I'm not ruling out your ideas at all, but wondering what your thoughts are on this..

dublinmike




msg:3856208
 11:38 pm on Feb 23, 2009 (gmt 0)

Onders that's the one term that everyone will judge them on, so they will always use the term (or not) to appear innocent.

In my industry G have been favouring the branded market leaders for some time, which makes the big guys bigger and increases the Adwords take on the myriad of smaller players trying to reach No1.

Onders




msg:3856223
 11:55 pm on Feb 23, 2009 (gmt 0)

Ok - but by that token you're saying that if it's algorithmic then Google is not applying the same rules to itself. Actually, looking back over this thread, is that what everyone, Tedster and Voasi, are saying? That there could be some algorithmic "brand" element?

ogletree




msg:3856312
 1:53 am on Feb 24, 2009 (gmt 0)

I think maybe it is just a modified version of authority.

minnapple




msg:3856321
 2:30 am on Feb 24, 2009 (gmt 0)

Yes, I have seen more weight given to major offline an online manufacturers & retailers in competitive searches.
I have been discussing this for the last two weeks with others that have a vested interest in certain searches.

walkman




msg:3856347
 4:06 am on Feb 24, 2009 (gmt 0)

I doubt it. Why Dell and not HP for example?

Just a quick point: imagine how many times people talk about the laptop they bought on Dell or Apple.com. Millions and millions are sold each year. Even the US govt and .edu buy from them.

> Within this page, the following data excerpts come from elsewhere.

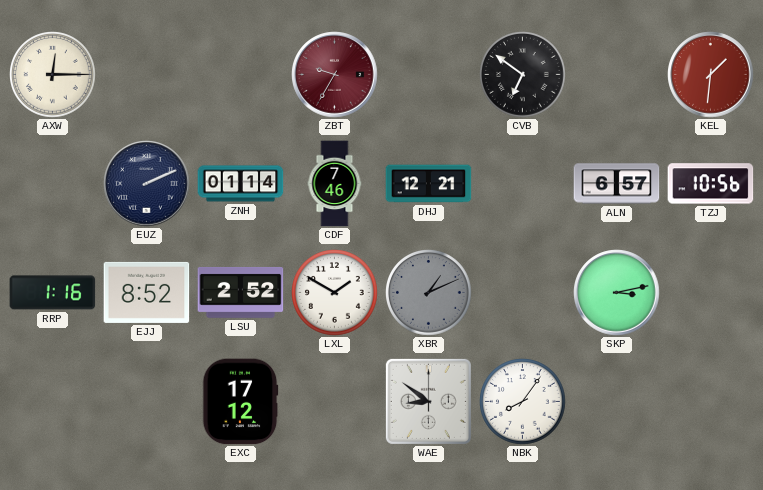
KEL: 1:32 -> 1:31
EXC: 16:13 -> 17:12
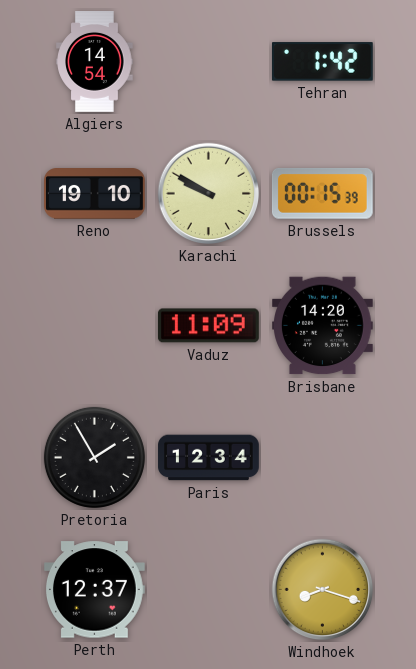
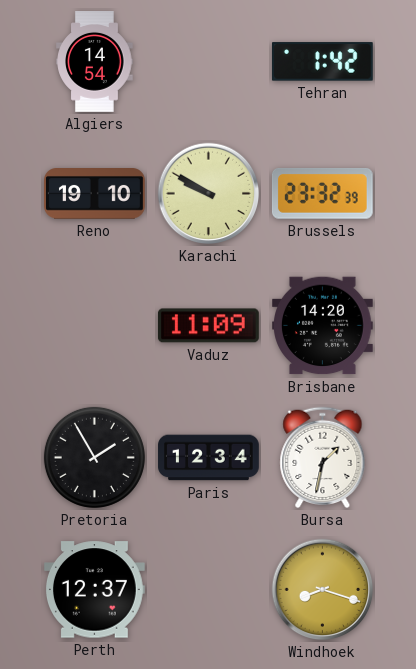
Brussels: 00:15 -> 23:32
Bursa: none -> 1:32
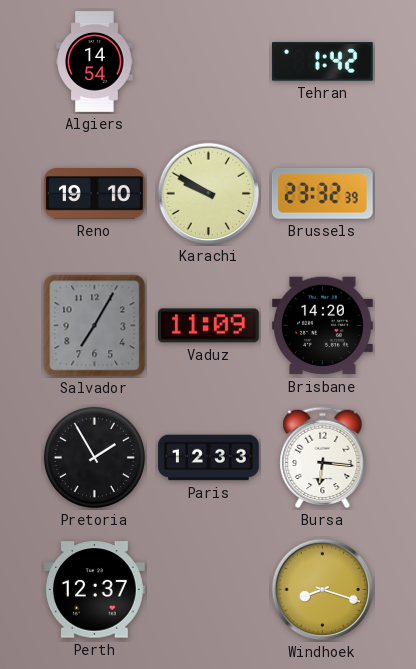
Salvador: none -> 7:05
Paris: 12:34 -> 12:33
Bursa: 1:32 -> 6:16
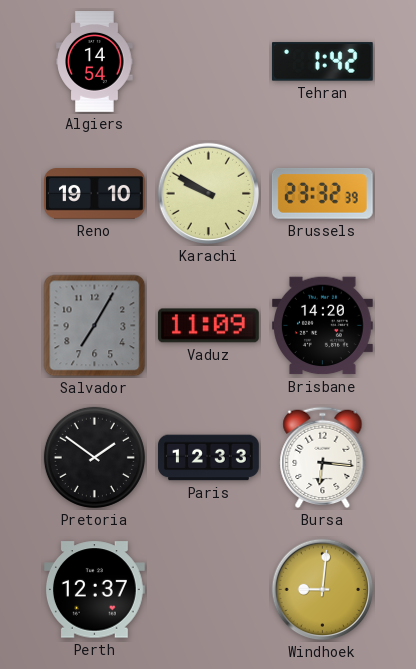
Pretoria: 1:55 -> 1:51
Windhoek: 8:18 -> 9:01
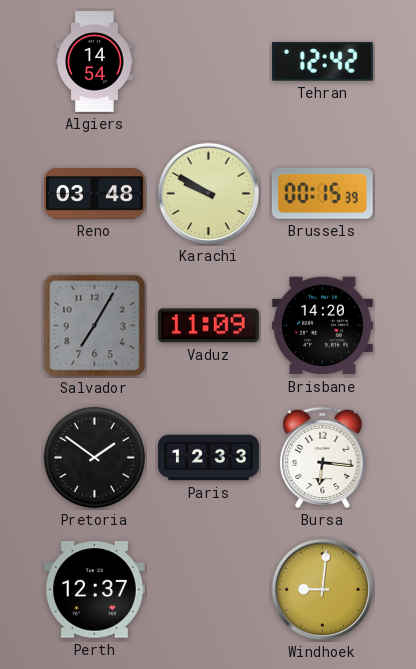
Tehran: 1:42 -> 12:42
Reno: 19:10 -> 03:48
Brussels: 23:32 -> 00:15
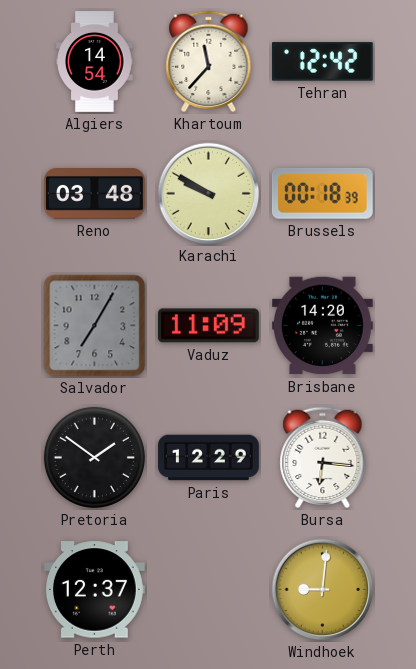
Khartoum: none -> 11:37
Brussels: 00:15 -> 00:18
Paris: 12:33 -> 12:29
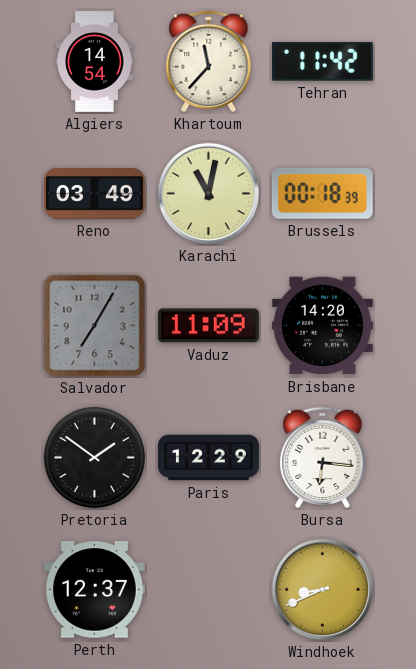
Tehran: 12:42 -> 11:42
Reno: 03:48 -> 03:49
Karachi: 9:50 -> 11:02
Windhoek: 9:01 -> 8:41
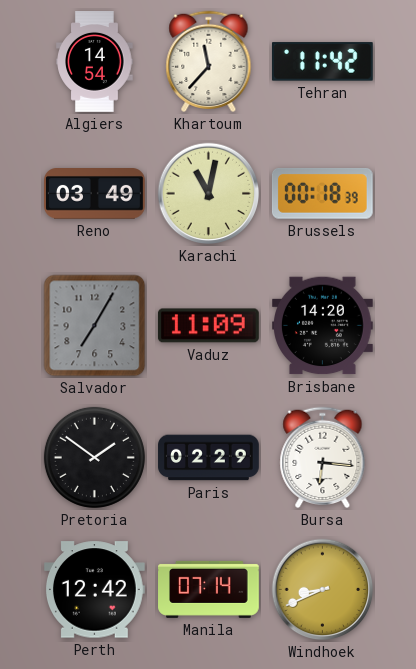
Paris: 12:29 -> 02:29
Perth: 12:37 -> 12:42
Manila: none -> 07:14
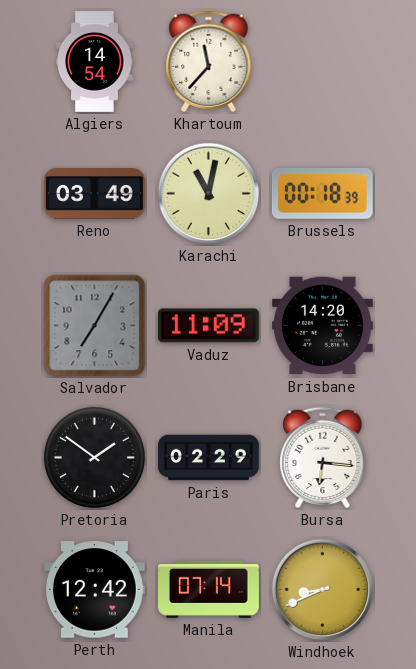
Tehran: 11:42 -> none
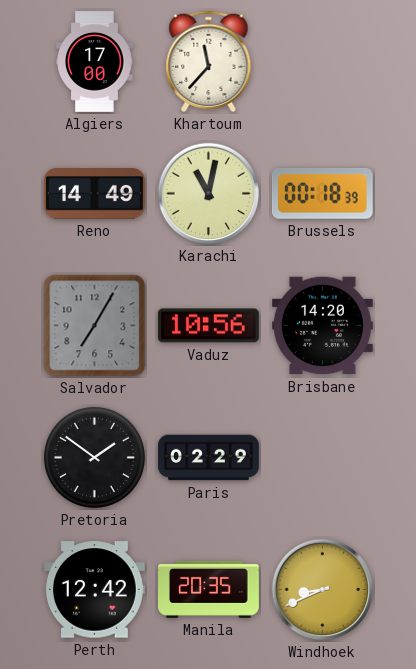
Algiers: 14:54 -> 17:00
Reno: 03:49 -> 14:49
Vaduz: 11:09 -> 10:56
Bursa: 6:16 -> none
Manila: 07:14 -> 20:35
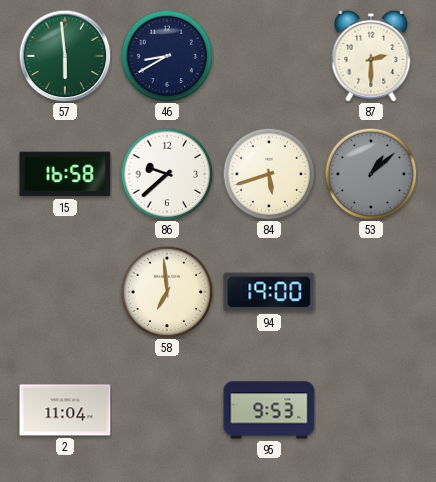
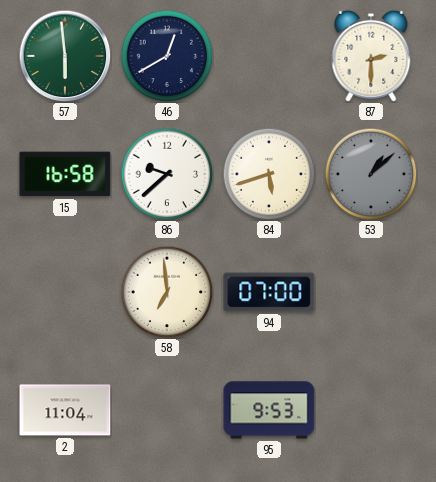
46: 8:40 -> 12:40
94: 19:00 -> 07:00
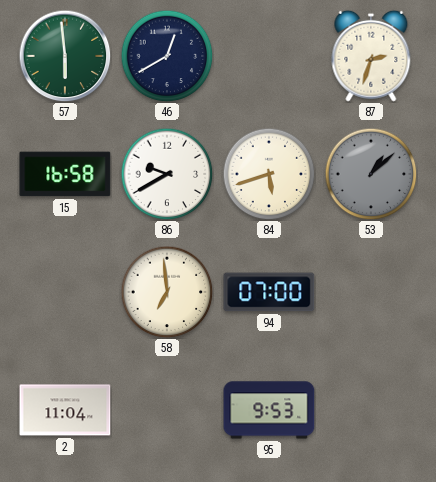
87: 2:30 -> 2:33
86: 9:38 -> 9:40
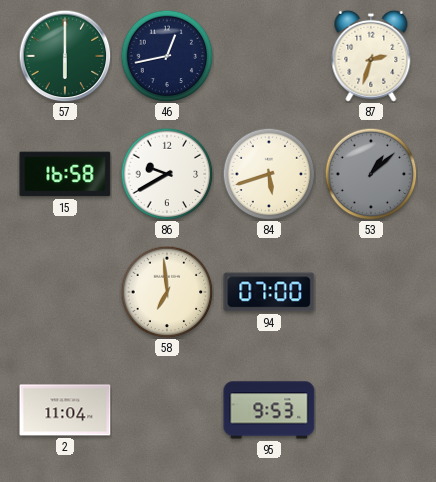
57: 5:59 -> 6:00
46: 12:40 -> 12:43
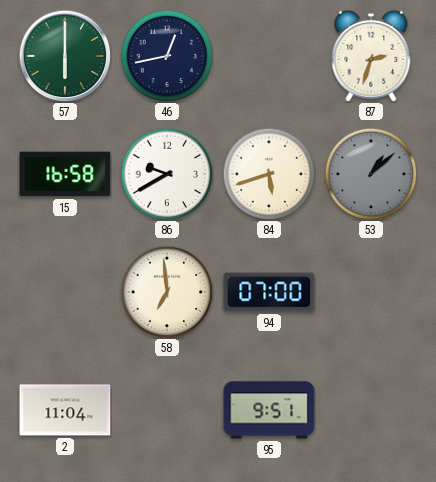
95: 9:53 -> 9:51
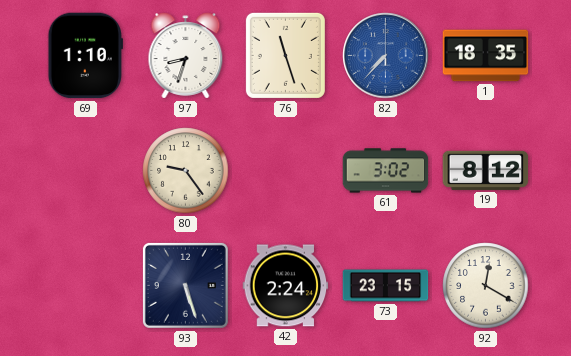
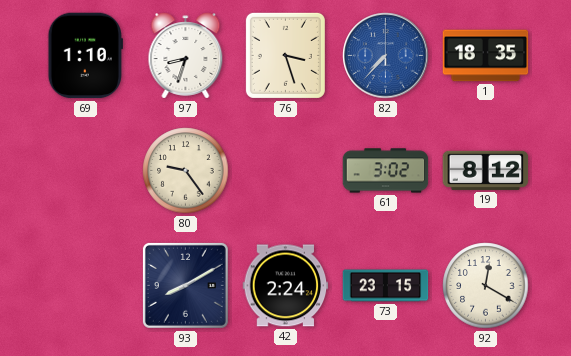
76: 11:27 -> 3:27
93: 5:27 -> 8:10
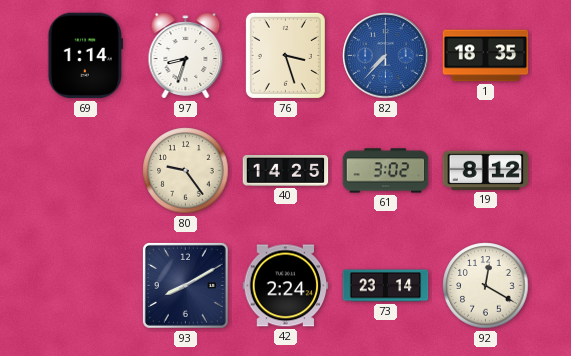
69: 1:10 -> 1:14
40: none -> 14:25
73: 23:15 -> 23:14
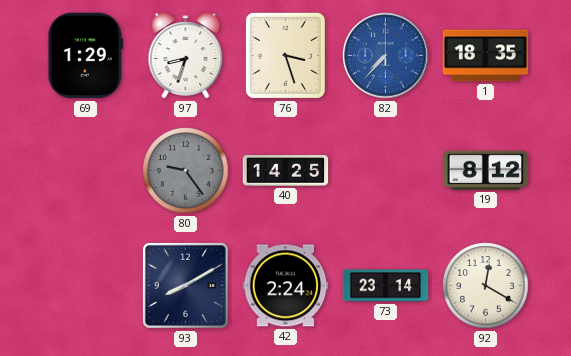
69: 1:14 -> 1:29
80 dial: cream -> grey
61: 3:02 -> none
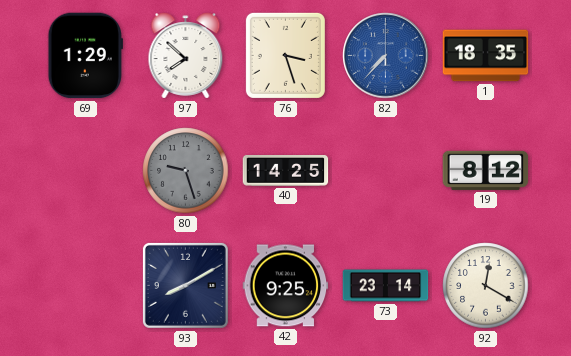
97: 8:33 -> 7:52
80: 9:24 -> 9:27
42: 2:24 -> 9:25
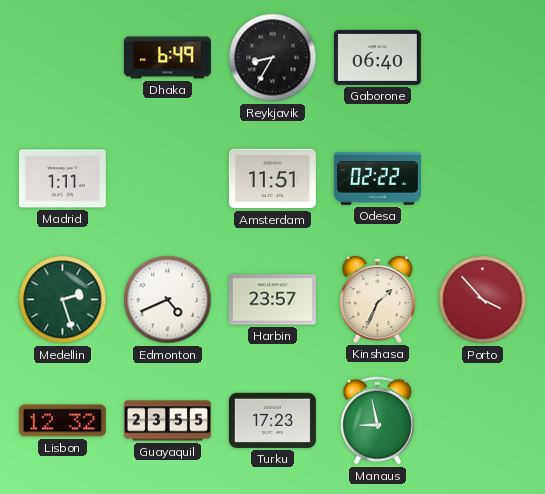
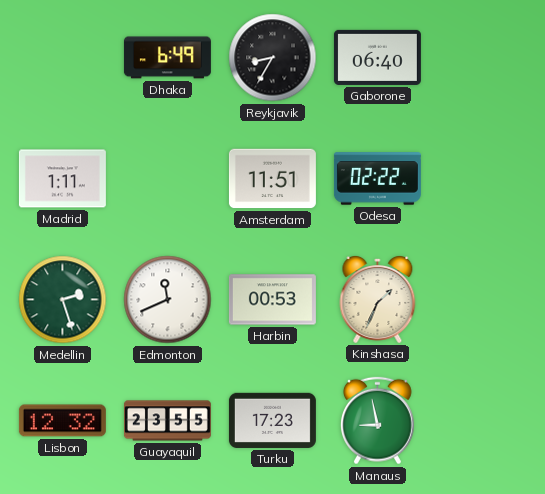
Edmonton: 4:41 -> 11:41
Harbin: 23:57 -> 00:53
Porto: 3:53 -> none
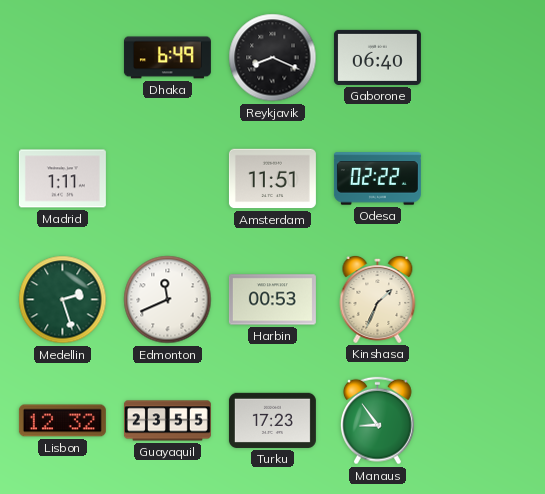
Reykjavik: 8:35 -> 8:19
Manaus: 8:58 -> 8:54
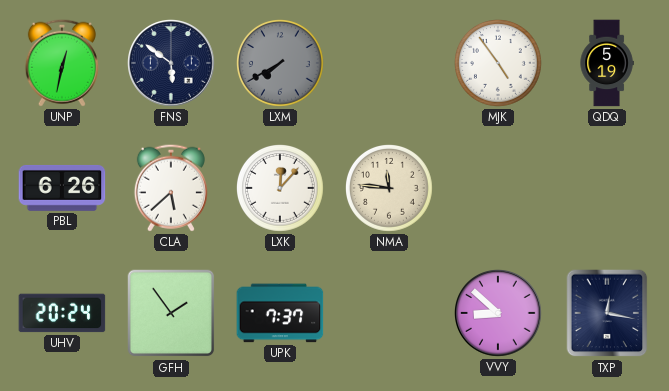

Then think of the reviews each time the launch a new product. Dell has a PR8 and Apple PR 9 with 1000's and 1000's and 1000's of links.

[edited by: walkman at 4:08 am (utc) on Feb. 24, 2009]

signor_john




msg:3856348
 4:06 am on Feb 24, 2009 (gmt 0)

I can only say that this is a direction I'm sure Google has been considering for quite a while. They are not running a ranking contest, after all, but a service for their end users. If the end users seem happier with branded results it makes sense to me that they would look harder at this area.

Sounds reasonable to me, at least for results where one might expect to see a brand name. As a user, I'm always annoyed when I'm looking up "widgetco widget" or "hotel flibflab" and get a dealer page or a booking page at an affiliate site instead of widgetco.com or hotelflibflab.com. On the other hand, if I were searching for "shoes," I wouldn't expect to see Nike in the #1 spot. I'd expect, or at least hope, to see something like a Wikipedia article about shoes or maybe the International Footwear Council's home page.

Onders




msg:3856428
 8:11 am on Feb 24, 2009 (gmt 0)

I theory this sounds great - returning branded results where the user expects and wants them, but my head can't get round how Google would distinguish between phrases that should return a branded result, and phrases that shouldn't. So for example, how would Google realise "shoes" shouldn't return a branded result, whereas "hotel flibflab" should? Perhaps based on actions of previous users who have used those specific search terms?

Shaddows




msg:3856471
 9:51 am on Feb 24, 2009 (gmt 0)

So for example, how would Google realise "shoes" shouldn't return a branded result, whereas "hotel flibflab" should? Perhaps based on actions of previous users who have used those specific search terms?

Nowns versus proper nouns?

Also, I notice a definite tendency to diversity, whereby deserving (high links, good content) sites of one type are relegated to page 2 by less-deserving pages of another type.

So, you get a few branded, a bit of info, maybe an ecom and/or some price comparison sites. But you don't 5x info, and the ecom might be better than other ecoms, but it shouldnt beat all the infos on page 2. Maybe its QDD (which I don't quite get), maybe its something else. However, on some middling-competitive terms, I notice surprising stability in the order of TYPE of site, even if the specific site varies.

In any case, brands seem to be a new 'type' of site, recently diversified from 'info' sites. Thus, its not so much "the rise of the brand" as the disambiguation of brands and disinterested (or largely neutral) info sites.

This would also have the effect of surpressing affiliates. Brands used to be outranked by infos, but now rank along side. The content is on the brand site, so affiliates lose out as G does not want to have the same content on two first-page results.